Эмиль Золя
Шрифт:
Зевакам раздавали листовки с таким текстом: «Единственный ответ настоящих французов итальянцу Золя: к черту!» Рисовальщик Форен разродился карикатурой, изображавшей немца, прячущегося за спиной еврея, скрывшегося, в свою очередь, под маской Золя. На другом рисунке Золя тонул, протягивая пруссаку письмо с заголовком «Я обвиняю». Знаменитый Каран д'Аш выбрал мишенью своего остроумия Дрейфуса, которого нарисовал расстегивающим брюки, потому что на Чертовом острове он растолстел! Брюан распевал на мотив всем известной народной песни о дурачке Русселе:
Дорогой мэтр, вы переутомились,С некоторых пор вы принимаетеБумагу для подтирки за салфетку,А горшок – за тарелку.Пора бы вам угомониться,Доктор Тулуз был прав.В Алжире оскверняли еврейские кладбища. Эдуар Дрюмон захлебывался в потоке ругательств. Золя
Сплотившиеся перед лицом этой злобной коалиции писатели, художники, ученые поддерживали Золя и требовали пересмотра дела. Среди его защитников были Анатоль Франс, Клод Моне, Эжен Каррьер, Виктор Маргерит, Октав Мирбо, Жан Ажальбер, Марсель Прево, Марсель Пруст… На них тоже немедленно обрушилось презрение толпы, их объявили могильщиками французского величия. Баррес, обращаясь к Золя, написал: «Между нами рубеж».
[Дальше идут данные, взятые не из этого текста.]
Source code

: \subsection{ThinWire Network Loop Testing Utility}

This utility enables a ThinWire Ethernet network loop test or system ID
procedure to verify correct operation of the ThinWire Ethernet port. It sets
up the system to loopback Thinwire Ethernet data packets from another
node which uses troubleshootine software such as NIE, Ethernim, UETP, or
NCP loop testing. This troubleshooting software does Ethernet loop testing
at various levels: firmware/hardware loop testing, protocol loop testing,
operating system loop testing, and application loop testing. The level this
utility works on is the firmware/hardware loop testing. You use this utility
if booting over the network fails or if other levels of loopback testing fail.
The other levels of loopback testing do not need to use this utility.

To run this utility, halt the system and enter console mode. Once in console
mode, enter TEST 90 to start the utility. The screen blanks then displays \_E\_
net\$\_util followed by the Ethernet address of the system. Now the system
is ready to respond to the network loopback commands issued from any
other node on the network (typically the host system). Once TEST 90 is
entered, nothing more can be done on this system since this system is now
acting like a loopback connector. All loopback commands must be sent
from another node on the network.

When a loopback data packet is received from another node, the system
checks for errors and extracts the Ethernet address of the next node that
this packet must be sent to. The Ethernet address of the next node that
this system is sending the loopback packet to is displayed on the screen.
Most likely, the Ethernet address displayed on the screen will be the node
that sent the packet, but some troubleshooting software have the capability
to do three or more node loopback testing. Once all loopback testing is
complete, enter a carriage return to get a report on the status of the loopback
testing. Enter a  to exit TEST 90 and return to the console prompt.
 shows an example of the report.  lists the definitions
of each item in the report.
Власть, стоявшая во главе государства, колебалась: надо ли продолжать это дело или следует предать его забвению? Несомненно, писатель хотел заставить правительство действовать в своих интересах и возбудить общественное мнение процессом Золя в суде присяжных, с дьявольской ловкостью сделав его продолжением процессов Эстергази и Дрейфуса. Главное – не попасться в расставленную ловушку. Но правые неистовствовали. Их официальный представитель в Бурбонском дворце, [243] граф Альбер де Мун, заявил: «Армия не может больше ждать… Этот человек должен получить от командующего армией ответ, которого заслуживает!» Новый военный министр, генерал Билло, смущенный и растерянный, поднялся на трибуну, поблагодарил де Муна, сравнил, запинаясь, армию с солнцем и под аплодисменты собрания пообещал продолжить судебный процесс. В тот день один Жорес осмелился яростно протестовать.
243
Резиденция Национального собрания. (Прим. пер.)
Билло, который уже не мог отступать, посоветовался с юристами и с одобрения Совета министров решил инкриминировать Золя только те пятнадцать строчек, где он обвиняет военный трибунал в том, что тот оправдал Эстергази, «подчиняясь дисциплине», и «совершил юридическое преступление, оправдывая заведомо виновного». Маневр был предназначен для того, чтобы обезоружить Золя, который явно не сможет представить доказательств того, что утверждает. Благодаря этой уловке из спора устраняли все, что имело отношение к собственно делу Дрейфуса, чтобы оставить лишь дело Золя, упрекающего военный суд в том, что он действовал, «подчиняясь дисциплине», а не «по совести».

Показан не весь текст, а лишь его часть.